The only obstacle to the indefinite extension of this almost ideal system is the limited number of medical students. During the last few years the annual number of medical graduates has been about 2,500 or 2,600. Even if each of these students were to deliver 20 cases in their homes-which is a very much larger number than students deliver in most medical schools -the total number of cases delivered by all the

medical students in the United States would be only about 50,000. This is about 2 per cent of the births in the United States. It is just about the number of births which occur each year in the city of Chicago.

The number of medical colleges is on the decrease rather than on the increase. There are at the present time 95 medical schools in the country, in about 60 different communities.1 For reasons of medical teaching efficiency they tend to be in large centers of population.
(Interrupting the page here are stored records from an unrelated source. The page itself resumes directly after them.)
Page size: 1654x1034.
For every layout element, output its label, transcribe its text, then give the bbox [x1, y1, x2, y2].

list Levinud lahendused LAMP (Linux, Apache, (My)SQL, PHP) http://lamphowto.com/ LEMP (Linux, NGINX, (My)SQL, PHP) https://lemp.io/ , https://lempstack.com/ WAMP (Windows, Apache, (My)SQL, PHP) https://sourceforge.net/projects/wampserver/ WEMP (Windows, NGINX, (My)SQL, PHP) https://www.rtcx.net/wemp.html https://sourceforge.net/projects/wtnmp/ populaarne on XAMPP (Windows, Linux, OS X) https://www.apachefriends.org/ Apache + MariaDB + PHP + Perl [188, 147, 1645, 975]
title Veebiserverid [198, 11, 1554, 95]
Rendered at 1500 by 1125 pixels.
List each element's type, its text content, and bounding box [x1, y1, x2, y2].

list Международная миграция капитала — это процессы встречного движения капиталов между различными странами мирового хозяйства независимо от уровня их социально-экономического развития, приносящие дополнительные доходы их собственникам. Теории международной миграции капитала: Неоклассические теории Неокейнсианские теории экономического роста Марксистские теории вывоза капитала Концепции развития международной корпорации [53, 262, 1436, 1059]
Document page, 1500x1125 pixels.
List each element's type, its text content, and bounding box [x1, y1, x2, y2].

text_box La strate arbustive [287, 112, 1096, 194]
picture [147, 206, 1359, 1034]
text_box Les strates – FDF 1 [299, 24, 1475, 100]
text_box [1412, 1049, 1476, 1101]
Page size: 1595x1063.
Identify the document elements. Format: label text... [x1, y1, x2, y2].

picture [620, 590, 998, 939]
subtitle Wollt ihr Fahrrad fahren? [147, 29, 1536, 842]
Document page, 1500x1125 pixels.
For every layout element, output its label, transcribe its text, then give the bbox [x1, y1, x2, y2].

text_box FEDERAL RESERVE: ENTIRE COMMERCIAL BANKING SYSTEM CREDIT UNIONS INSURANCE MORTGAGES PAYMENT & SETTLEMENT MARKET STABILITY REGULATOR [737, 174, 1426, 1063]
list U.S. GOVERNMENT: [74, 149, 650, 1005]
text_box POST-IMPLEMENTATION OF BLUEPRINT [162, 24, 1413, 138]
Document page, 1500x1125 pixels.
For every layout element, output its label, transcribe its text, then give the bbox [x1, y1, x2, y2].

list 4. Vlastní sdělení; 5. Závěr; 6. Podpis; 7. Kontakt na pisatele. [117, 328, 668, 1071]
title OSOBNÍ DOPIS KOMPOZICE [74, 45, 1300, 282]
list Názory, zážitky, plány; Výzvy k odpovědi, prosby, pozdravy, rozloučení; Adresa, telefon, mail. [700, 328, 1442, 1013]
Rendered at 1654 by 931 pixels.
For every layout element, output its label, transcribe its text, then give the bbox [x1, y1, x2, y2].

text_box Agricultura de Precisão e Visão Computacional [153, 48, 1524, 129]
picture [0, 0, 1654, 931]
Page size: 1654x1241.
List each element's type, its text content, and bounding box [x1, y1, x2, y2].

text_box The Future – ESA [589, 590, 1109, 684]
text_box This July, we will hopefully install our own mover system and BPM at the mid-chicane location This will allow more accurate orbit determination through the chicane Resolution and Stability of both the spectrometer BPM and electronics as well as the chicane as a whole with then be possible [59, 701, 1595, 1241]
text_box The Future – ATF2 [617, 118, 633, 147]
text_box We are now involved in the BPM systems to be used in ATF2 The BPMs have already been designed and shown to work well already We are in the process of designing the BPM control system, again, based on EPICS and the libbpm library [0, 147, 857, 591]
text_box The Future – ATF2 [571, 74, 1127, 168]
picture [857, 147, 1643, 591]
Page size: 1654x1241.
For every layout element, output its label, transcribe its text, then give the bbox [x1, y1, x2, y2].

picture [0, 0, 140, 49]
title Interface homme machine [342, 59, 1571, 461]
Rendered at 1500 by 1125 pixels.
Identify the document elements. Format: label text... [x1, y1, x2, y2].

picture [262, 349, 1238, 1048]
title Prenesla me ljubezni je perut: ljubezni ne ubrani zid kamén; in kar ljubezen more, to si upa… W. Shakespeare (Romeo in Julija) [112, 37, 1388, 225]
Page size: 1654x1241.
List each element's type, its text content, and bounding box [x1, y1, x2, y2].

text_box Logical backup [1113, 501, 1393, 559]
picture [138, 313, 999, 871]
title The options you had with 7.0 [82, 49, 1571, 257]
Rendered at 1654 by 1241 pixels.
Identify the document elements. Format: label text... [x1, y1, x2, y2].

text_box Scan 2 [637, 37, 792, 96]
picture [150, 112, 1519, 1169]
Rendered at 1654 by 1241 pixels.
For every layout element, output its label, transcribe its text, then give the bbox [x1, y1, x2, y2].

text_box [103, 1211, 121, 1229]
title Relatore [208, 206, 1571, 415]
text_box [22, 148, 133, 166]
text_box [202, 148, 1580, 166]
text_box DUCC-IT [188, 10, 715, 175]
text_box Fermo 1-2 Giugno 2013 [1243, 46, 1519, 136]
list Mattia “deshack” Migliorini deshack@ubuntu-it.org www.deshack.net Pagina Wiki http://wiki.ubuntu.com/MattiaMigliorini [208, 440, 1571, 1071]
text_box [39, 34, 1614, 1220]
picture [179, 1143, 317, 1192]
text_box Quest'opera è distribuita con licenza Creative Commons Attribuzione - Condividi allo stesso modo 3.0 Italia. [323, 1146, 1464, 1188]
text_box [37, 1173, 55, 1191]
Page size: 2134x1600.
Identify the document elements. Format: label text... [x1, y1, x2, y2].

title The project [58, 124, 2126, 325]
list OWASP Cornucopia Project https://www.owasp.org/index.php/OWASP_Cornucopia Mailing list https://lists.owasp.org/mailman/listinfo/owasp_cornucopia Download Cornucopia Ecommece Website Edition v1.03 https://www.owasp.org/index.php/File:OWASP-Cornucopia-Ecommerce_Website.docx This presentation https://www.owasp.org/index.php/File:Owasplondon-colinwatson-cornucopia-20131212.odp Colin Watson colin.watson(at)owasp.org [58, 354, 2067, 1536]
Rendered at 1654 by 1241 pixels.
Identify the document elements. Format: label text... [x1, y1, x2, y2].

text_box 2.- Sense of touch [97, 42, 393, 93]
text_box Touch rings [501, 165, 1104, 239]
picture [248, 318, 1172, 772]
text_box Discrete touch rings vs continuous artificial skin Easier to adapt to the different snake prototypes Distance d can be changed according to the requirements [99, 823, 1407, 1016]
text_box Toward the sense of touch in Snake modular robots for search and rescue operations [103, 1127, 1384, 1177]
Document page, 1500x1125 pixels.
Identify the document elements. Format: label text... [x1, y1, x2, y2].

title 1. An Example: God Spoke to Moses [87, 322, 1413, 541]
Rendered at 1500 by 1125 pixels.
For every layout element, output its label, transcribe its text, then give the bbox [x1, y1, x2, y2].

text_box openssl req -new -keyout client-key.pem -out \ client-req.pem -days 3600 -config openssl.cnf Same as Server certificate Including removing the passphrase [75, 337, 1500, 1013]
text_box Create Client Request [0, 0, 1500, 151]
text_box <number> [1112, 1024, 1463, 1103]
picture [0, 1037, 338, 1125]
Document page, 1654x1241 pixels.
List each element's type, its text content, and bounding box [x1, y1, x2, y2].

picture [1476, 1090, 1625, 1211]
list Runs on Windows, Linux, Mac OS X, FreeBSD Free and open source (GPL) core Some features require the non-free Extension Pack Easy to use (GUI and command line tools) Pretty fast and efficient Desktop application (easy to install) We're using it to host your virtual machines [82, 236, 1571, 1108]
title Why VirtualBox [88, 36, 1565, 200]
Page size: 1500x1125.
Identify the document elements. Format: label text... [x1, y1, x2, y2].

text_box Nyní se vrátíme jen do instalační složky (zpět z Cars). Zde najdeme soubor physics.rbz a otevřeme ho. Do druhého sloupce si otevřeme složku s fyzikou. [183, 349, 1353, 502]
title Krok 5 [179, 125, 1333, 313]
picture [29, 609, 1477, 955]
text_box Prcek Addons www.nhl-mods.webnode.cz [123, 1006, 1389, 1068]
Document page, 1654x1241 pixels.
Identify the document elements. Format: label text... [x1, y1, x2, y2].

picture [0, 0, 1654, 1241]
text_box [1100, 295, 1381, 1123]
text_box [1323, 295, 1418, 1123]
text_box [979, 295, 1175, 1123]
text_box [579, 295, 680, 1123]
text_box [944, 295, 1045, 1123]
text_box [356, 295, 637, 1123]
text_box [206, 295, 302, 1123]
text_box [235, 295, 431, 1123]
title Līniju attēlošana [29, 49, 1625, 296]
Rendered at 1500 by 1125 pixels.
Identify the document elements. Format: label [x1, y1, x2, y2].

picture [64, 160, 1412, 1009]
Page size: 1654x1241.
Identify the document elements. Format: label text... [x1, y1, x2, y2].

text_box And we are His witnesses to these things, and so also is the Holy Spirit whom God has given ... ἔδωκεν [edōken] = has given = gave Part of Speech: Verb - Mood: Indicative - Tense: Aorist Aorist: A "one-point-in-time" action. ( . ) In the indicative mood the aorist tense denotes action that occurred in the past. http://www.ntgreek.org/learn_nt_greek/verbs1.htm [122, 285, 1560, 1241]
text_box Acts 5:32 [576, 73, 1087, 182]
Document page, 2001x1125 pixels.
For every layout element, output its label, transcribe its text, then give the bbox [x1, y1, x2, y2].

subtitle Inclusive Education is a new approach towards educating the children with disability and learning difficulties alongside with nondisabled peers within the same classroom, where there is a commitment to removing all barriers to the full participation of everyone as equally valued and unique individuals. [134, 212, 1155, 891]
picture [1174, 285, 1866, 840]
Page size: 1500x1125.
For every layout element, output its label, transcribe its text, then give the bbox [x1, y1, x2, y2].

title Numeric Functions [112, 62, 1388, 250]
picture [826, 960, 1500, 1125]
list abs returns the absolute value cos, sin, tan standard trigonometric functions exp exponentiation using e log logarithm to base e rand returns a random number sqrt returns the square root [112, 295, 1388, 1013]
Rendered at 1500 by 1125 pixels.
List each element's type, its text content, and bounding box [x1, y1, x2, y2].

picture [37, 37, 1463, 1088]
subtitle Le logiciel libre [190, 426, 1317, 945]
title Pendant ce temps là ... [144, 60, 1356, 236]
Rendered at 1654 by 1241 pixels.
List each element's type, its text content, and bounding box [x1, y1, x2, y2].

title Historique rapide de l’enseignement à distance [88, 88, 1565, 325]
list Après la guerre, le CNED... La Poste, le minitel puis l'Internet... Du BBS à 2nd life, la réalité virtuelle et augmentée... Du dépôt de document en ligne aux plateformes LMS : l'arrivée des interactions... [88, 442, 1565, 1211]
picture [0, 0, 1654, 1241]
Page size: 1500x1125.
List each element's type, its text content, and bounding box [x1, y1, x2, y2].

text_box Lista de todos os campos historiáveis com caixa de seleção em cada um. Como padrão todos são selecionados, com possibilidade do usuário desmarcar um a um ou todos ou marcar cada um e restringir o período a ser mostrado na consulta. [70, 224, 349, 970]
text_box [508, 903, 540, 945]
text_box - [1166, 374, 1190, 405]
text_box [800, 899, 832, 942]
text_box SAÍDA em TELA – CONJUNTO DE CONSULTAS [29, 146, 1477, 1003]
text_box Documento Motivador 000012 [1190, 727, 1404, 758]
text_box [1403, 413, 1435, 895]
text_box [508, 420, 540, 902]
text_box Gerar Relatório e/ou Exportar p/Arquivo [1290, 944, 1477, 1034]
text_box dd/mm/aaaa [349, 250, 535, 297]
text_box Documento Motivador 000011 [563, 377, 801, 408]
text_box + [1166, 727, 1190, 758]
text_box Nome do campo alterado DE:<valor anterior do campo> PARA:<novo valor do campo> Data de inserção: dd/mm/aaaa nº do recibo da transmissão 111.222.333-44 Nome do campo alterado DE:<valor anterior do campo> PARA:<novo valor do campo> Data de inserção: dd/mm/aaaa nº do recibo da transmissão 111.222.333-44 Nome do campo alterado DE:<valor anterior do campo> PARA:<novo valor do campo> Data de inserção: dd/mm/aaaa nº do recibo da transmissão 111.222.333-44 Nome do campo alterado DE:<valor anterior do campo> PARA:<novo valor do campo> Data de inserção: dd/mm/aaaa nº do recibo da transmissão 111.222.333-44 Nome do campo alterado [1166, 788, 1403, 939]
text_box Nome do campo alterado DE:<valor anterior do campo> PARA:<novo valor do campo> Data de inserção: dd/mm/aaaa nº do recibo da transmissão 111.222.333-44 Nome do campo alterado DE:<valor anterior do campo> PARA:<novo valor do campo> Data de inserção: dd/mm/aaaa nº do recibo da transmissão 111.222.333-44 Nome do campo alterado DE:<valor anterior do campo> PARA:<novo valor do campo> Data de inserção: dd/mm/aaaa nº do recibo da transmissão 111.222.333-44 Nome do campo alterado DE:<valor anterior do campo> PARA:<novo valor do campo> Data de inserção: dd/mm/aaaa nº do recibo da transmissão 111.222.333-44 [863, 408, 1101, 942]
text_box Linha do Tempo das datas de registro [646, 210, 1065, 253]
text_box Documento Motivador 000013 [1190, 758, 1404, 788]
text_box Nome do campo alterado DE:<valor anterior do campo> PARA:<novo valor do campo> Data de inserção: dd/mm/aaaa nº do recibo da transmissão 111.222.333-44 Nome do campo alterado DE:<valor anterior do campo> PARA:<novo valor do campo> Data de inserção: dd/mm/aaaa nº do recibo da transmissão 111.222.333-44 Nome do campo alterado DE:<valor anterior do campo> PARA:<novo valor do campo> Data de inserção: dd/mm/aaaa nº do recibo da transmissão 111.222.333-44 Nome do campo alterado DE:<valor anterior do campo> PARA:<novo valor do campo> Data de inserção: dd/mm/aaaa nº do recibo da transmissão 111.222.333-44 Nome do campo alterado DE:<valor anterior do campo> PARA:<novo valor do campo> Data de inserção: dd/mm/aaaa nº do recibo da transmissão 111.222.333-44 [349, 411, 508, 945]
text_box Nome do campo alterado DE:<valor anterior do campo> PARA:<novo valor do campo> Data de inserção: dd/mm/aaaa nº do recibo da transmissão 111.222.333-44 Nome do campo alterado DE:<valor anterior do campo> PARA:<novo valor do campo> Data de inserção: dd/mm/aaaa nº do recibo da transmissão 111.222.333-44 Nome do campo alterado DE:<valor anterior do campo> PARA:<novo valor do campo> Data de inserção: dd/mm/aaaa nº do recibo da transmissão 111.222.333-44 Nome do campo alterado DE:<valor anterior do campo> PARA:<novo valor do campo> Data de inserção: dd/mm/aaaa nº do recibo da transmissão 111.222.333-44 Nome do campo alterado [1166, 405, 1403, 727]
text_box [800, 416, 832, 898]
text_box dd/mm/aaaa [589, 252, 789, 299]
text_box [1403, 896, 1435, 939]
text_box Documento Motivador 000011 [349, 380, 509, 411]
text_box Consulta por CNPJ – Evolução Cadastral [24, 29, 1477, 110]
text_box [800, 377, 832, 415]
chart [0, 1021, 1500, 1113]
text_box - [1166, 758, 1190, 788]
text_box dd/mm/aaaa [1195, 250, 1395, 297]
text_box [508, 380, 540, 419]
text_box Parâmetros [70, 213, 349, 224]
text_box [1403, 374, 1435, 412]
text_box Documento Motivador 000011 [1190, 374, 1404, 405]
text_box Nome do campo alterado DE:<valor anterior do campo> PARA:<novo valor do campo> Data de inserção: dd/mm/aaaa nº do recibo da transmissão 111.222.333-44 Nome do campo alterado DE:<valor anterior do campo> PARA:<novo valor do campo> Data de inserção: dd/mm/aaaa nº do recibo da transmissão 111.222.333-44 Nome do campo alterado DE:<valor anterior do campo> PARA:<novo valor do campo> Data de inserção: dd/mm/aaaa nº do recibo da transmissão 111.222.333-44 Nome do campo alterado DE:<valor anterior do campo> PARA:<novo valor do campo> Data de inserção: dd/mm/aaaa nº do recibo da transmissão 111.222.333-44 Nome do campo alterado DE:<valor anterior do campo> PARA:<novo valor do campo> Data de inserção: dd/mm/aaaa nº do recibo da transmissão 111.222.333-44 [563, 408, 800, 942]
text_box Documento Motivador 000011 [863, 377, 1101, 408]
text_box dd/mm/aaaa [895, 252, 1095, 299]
There were in the United States, in 1917, 272 communities of over 25,000 estimated population.2 There were, according to the census of 1910, 2,173 communities of between 2,500 and 25,000. The rural area of the United States includes a little more than half the total population. The medical colleges and the medical students can develop a system and set a standard of medical care, but they can provide for only a minute fraction of the mothers of the United States in their time of need.

A PRACTICAL PLAN

The only effective maternity service thus far developed has been the out-patient teaching service, and the number that can be reached by this is limited by the number of medical schools. A practicable method of securing the advantages of this system without the use of the medical student has been suggested by Dr. A. K. Paine, as a member of the committee on

1 According to 1918 classification of American Medical Association.

2 Department of Commerce, Bureau of the Census, Bulletin 138, Table VI.